Bamako, notamment la commune 4 du district a été émaillée ce lundi matin par une polémique ayant occasionné une flamme au niveau de la décharge de Lafiabougou appelée ‘’ Kilimandiaro’’. Ciel couvert de fumée noire, ordures déversées à tort et à travers, créant un embouteillage sans précèdent. Difficile de décrire cette scène ayant contribué à polluer davantage un environnement déjà nauséabond depuis des années.
Selon les informations, tout est parti du fait que le collectif des riverains, composés de jeunes du quartier s’est opposé au déversement des ordures par les GIEs au niveau de la décharge ou travaille actuellement le Mouvement An Bi Ko qui est dans la dynamique d’enlever les déchets qui sont sources de plusieurs maladies. Une décision vue d’un mauvais par des agents des GIEs qui se seraient informés d’acheminer de gré ou de force les ordures vers le site en question.
Un homme averti en vaut deux. Ayant appris ce projet des GIEs, le collectif des riverains a décidé veiller au grain. Sauf que les GIEs n’ont pas voulu surseoir à leur décision puisque ne savent plus où acheminer les ordures, d’après des témoins sur place.
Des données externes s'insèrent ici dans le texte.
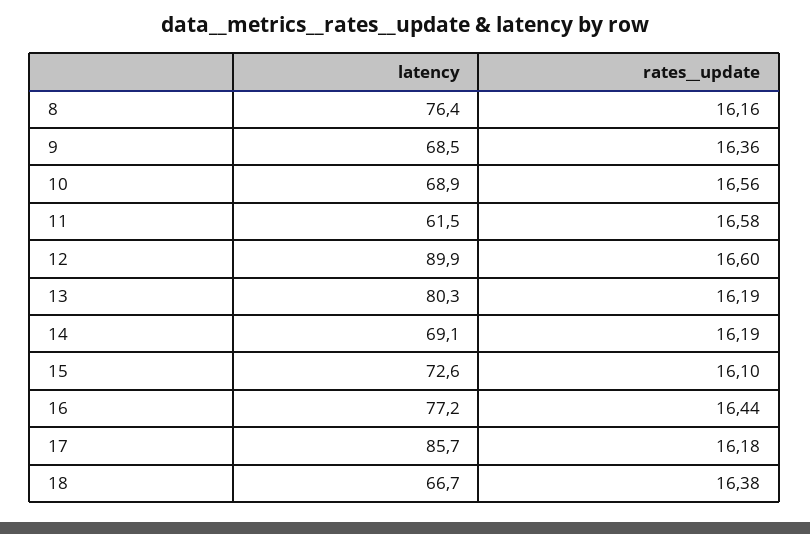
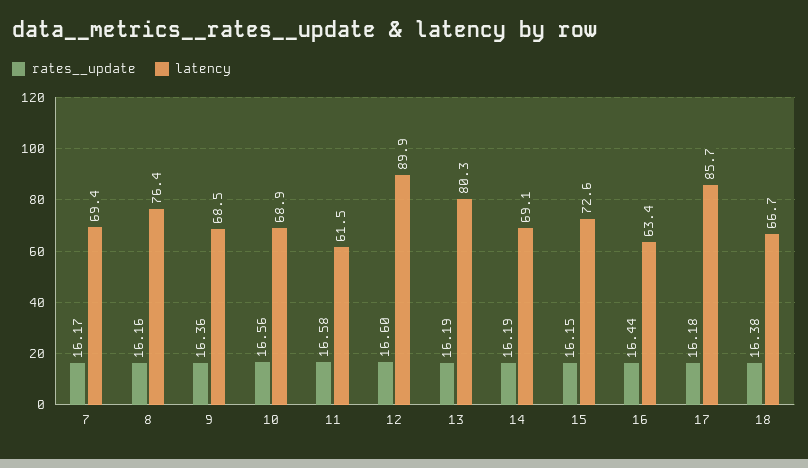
  {
    "latency": {
      "8": 76.4,
      "9": 68.5,
      "10": 68.9,
      "11": 61.5,
      "12": 89.9,
      "13": 80.3,
      "14": 69.1,
      "15": 72.6,
-     "16": 77.2,
+     "16": 63.4,
      "17": 85.7,
-     "18": 66.7
+     "18": 66.7,
+     "7": 69.4
    },
    "rates__update": {
      "8": 16.16,
      "9": 16.36,
      "10": 16.56,
      "11": 16.58,
      "12": 16.6,
      "13": 16.19,
      "14": 16.19,
-     "15": 16.1,
+     "15": 16.15,
      "16": 16.44,
      "17": 16.18,
-     "18": 16.38
+     "18": 16.38,
+     "7": 16.17
    }
  }

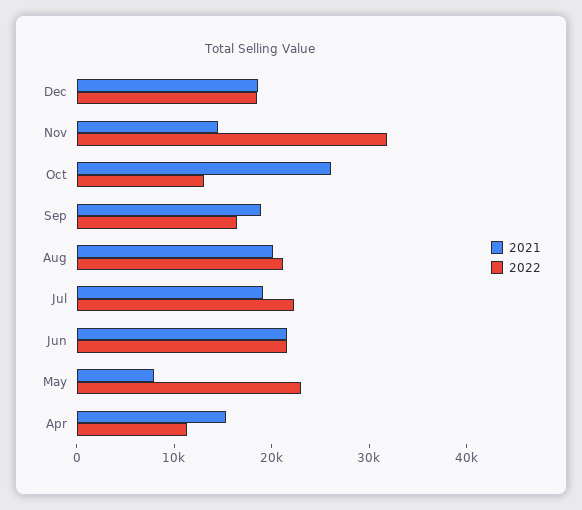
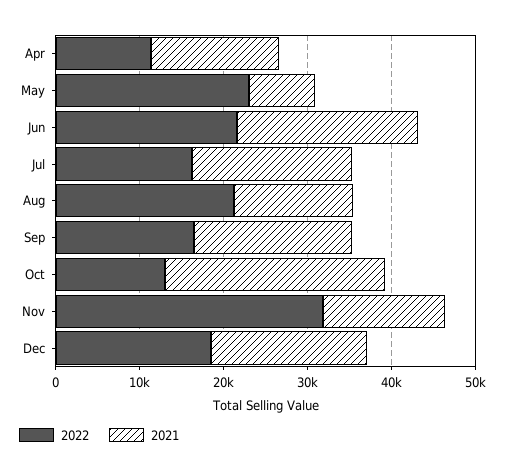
  {
    "2021": {
      "Dec": 18000,
      "Nov": 14000,
      "Oct": 26000,
      "Sep": 18000,
-     "Aug": 20000,
+     "Aug": 14000,
      "Jul": 20000,
      "Jun": 22000,
      "May": 8000,
      "Apr": 16000
    },
    "2022": {
      "Dec": 18000,
      "Nov": 32000,
      "Oct": 14000,
      "Sep": 16000,
      "Aug": 22000,
-     "Jul": 22000,
+     "Jul": 16000,
      "Jun": 22000,
      "May": 22000,
      "Apr": 12000
    }
  }

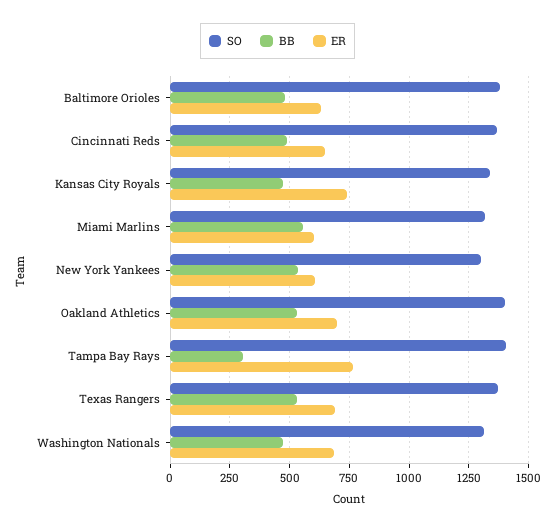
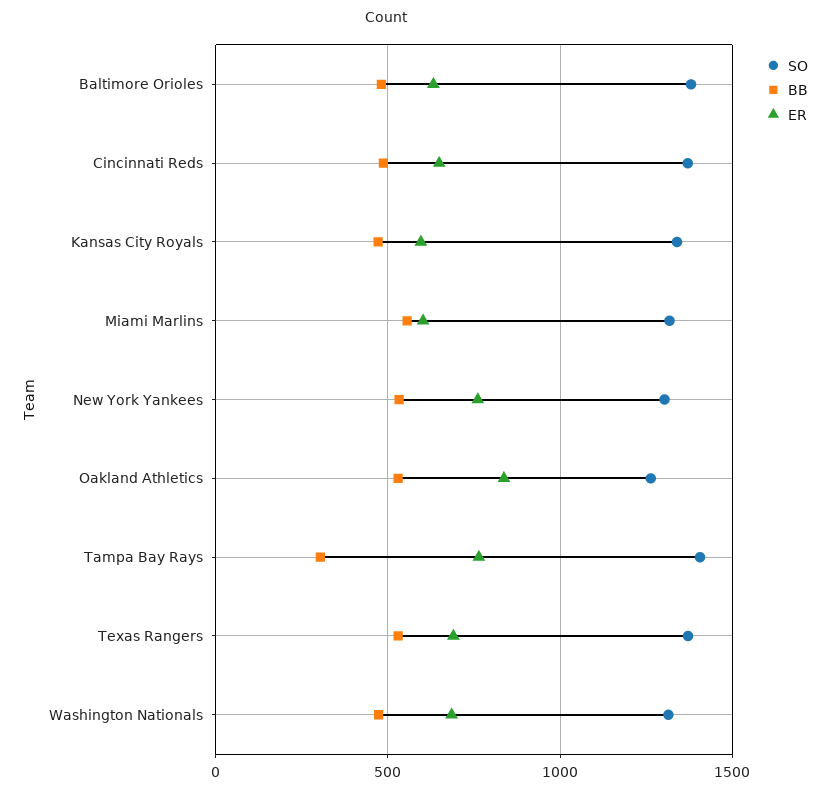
  {
    "SO": {
      "Baltimore Orioles": 1400,
      "Cincinnati Reds": 1350,
      "Kansas City Royals": 1350,
      "Miami Marlins": 1300,
      "New York Yankees": 1300,
-     "Oakland Athletics": 1400,
+     "Oakland Athletics": 1250,
      "Tampa Bay Rays": 1400,
      "Texas Rangers": 1350,
      "Washington Nationals": 1300
    },
    "BB": {
      "Baltimore Orioles": 500,
      "Cincinnati Reds": 500,
      "Kansas City Royals": 450,
      "Miami Marlins": 550,
      "New York Yankees": 550,
      "Oakland Athletics": 550,
      "Tampa Bay Rays": 300,
      "Texas Rangers": 550,
      "Washington Nationals": 450
    },
    "ER": {
      "Baltimore Orioles": 650,
      "Cincinnati Reds": 650,
-     "Kansas City Royals": 750,
+     "Kansas City Royals": 600,
      "Miami Marlins": 600,
-     "New York Yankees": 600,
+     "New York Yankees": 750,
-     "Oakland Athletics": 700,
+     "Oakland Athletics": 850,
      "Tampa Bay Rays": 750,
      "Texas Rangers": 700,
      "Washington Nationals": 700
    }
  }

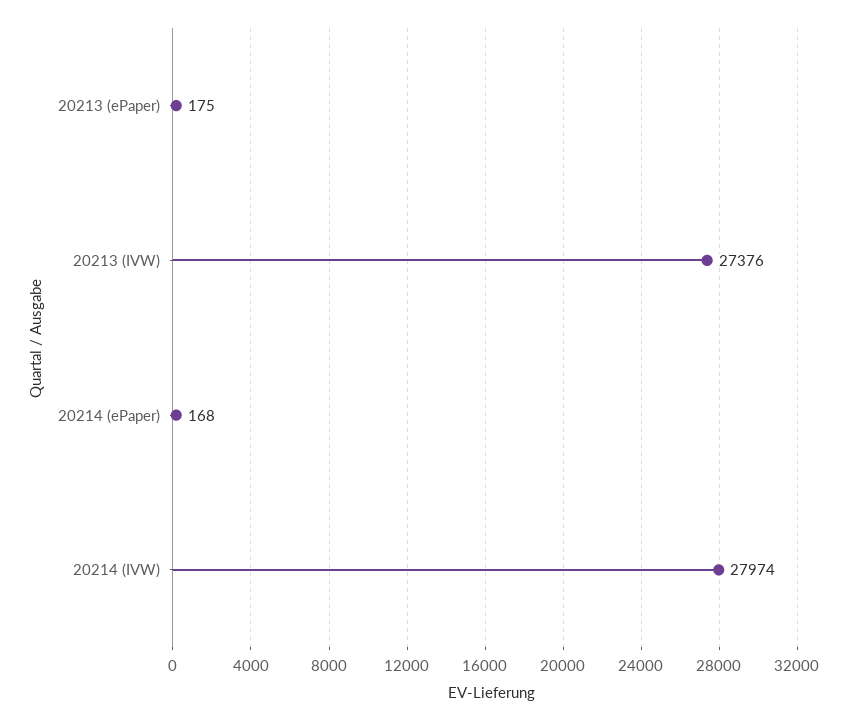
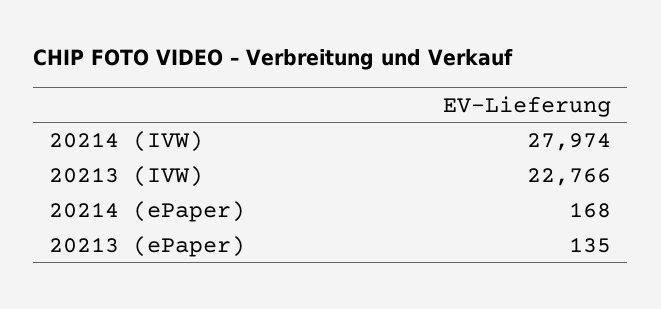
  {
-   "20213 (ePaper)": 175,
+   "20213 (ePaper)": 135,
-   "20213 (IVW)": 27376,
+   "20213 (IVW)": 22766,
    "20214 (ePaper)": 168,
    "20214 (IVW)": 27974
  }

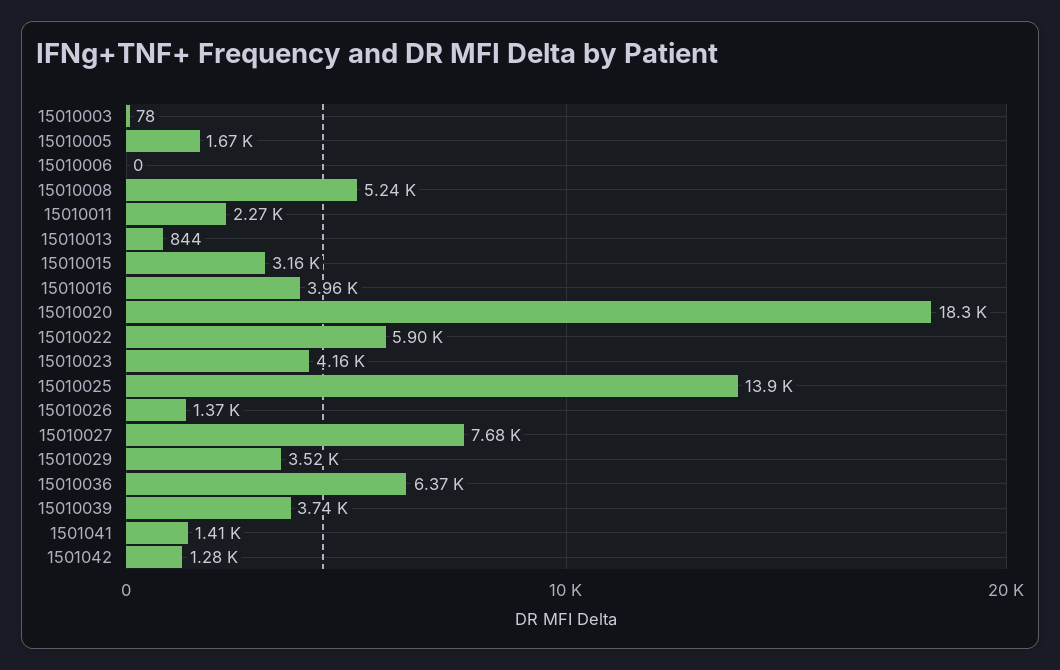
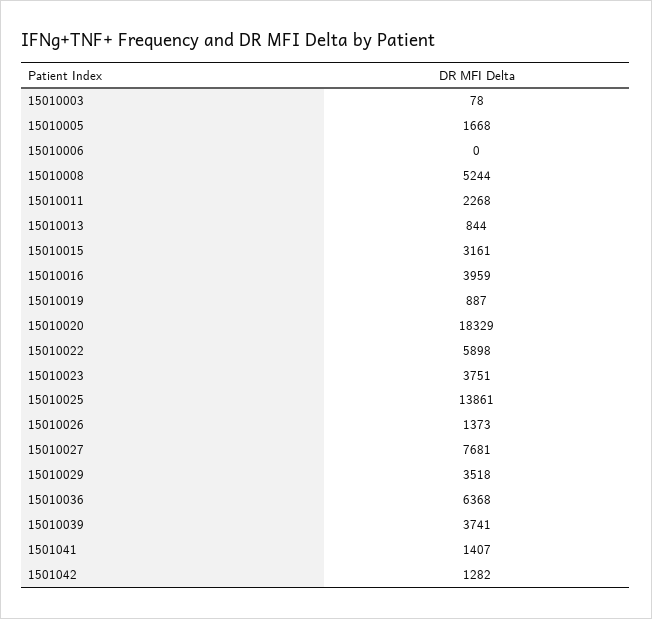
  {
    "15010003": 78,
    "15010005": 1668,
    "15010006": 0,
    "15010008": 5244,
    "15010011": 2268,
    "15010013": 844,
    "15010015": 3161,
    "15010016": 3959,
    "15010020": 18329,
    "15010022": 5898,
-   "15010023": 4160,
+   "15010023": 3751,
    "15010025": 13861,
    "15010026": 1373,
    "15010027": 7681,
    "15010029": 3518,
    "15010036": 6368,
    "15010039": 3741,
    "1501041": 1407,
-   "1501042": 1282
+   "1501042": 1282,
+   "15010019": 887
  }

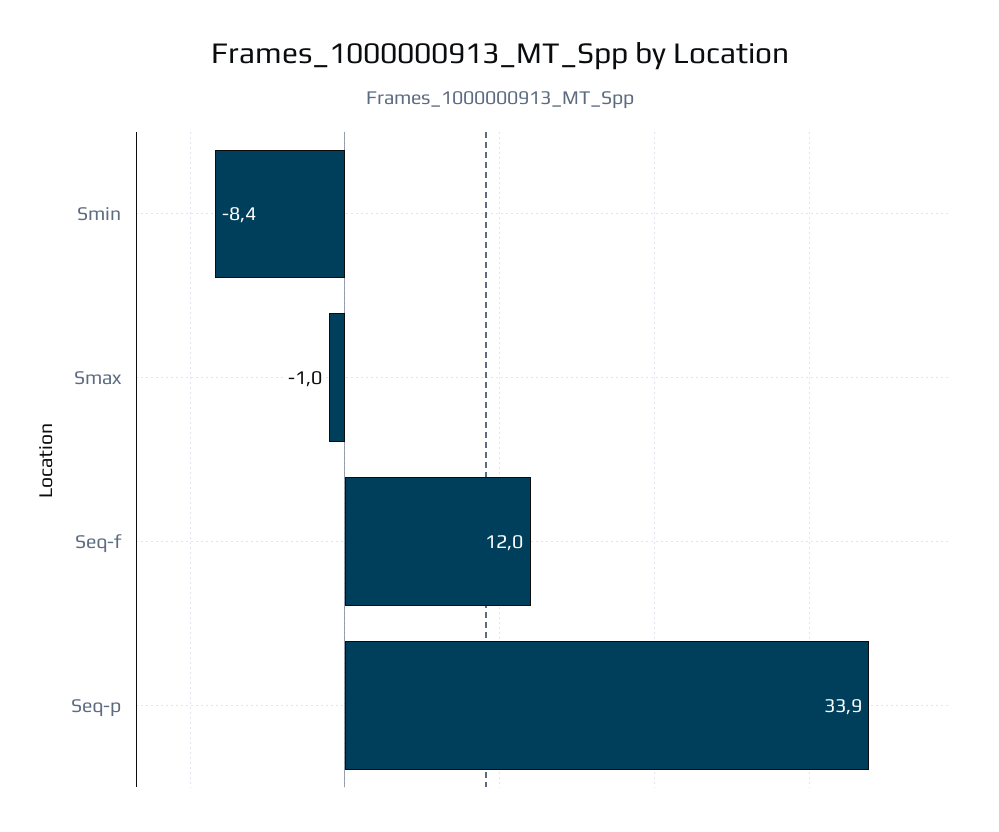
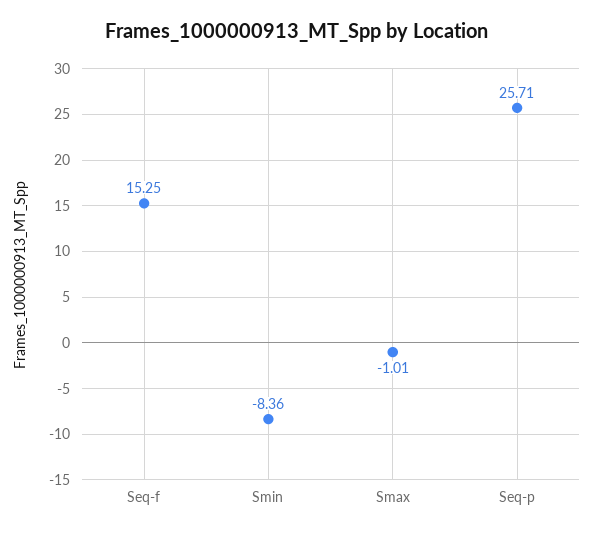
  {
    "Smin": -8.36,
    "Smax": -1.01,
-   "Seq-f": 12,
+   "Seq-f": 15.25,
-   "Seq-p": 33.9
+   "Seq-p": 25.71
  }

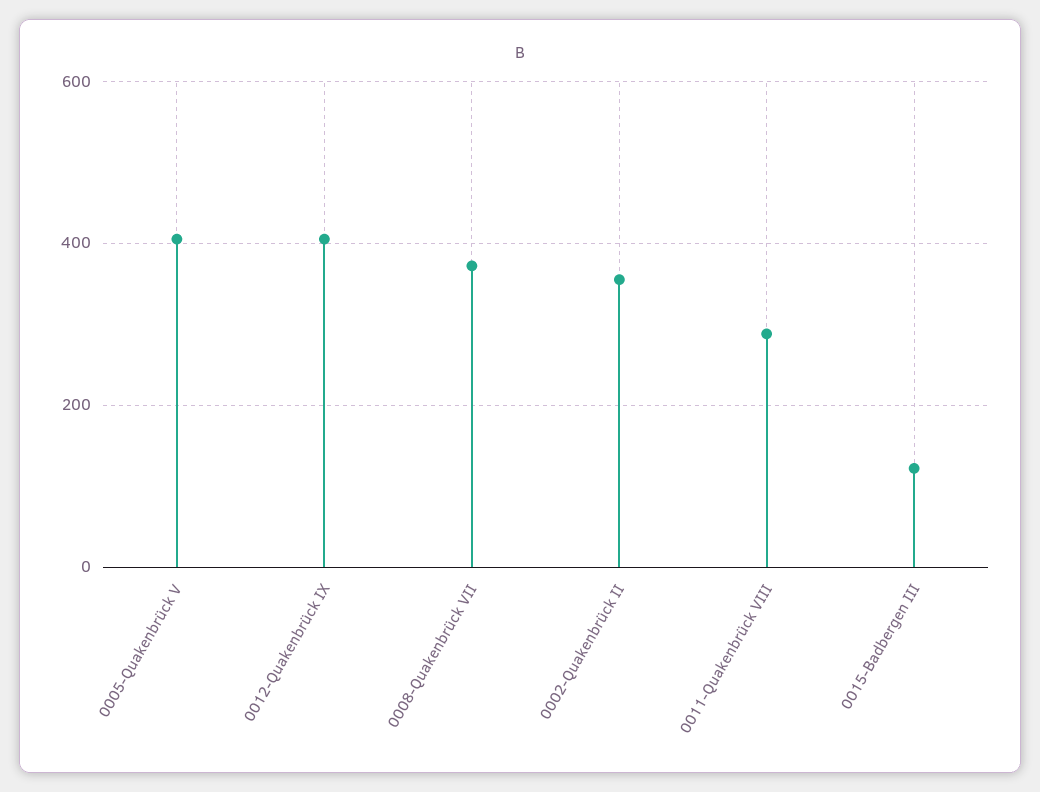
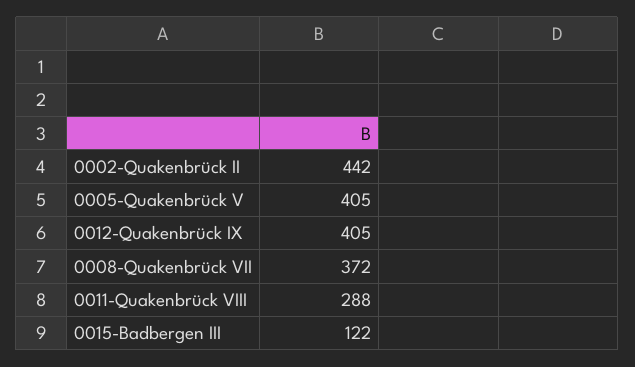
  {
    "0005-Quakenbrück V": 405,
    "0012-Quakenbrück IX": 405,
    "0008-Quakenbrück VII": 372,
-   "0002-Quakenbrück II": 360,
+   "0002-Quakenbrück II": 442,
    "0011-Quakenbrück VIII": 288,
    "0015-Badbergen III": 122
  }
Contre toute attente, la situation a tout de suite dégénéré suite à des injures et provocations émanant de part et d’autres. D’où l’intervention des forces de l’ordre, qui ont tenté de disperser les protagonistes à coup de gaz lacrymogènes. Mais difficile de préciser la source de l’incendie même qui serait provoquée par les jets de gaz.
En effet, ce malheureux incident continue de susciter des interrogations : à qui profite ce désordre ? est-ce la gestion efficiente de cette décharge est pour demain ? Est-on en train de politiser ce problème ? Ces questions en valent la peine aujourd’hui. Et pour cause, la bonne gestion de ce dépôt de transit tarde à être une réalité malgré les nombreuses démarches entreprises par les différents régimes qui se sont vus appuyés par les bonnes volontés. Mais qui finissent baisser les bras. Pendant que les populations riveraines continuent de subir les conséquences.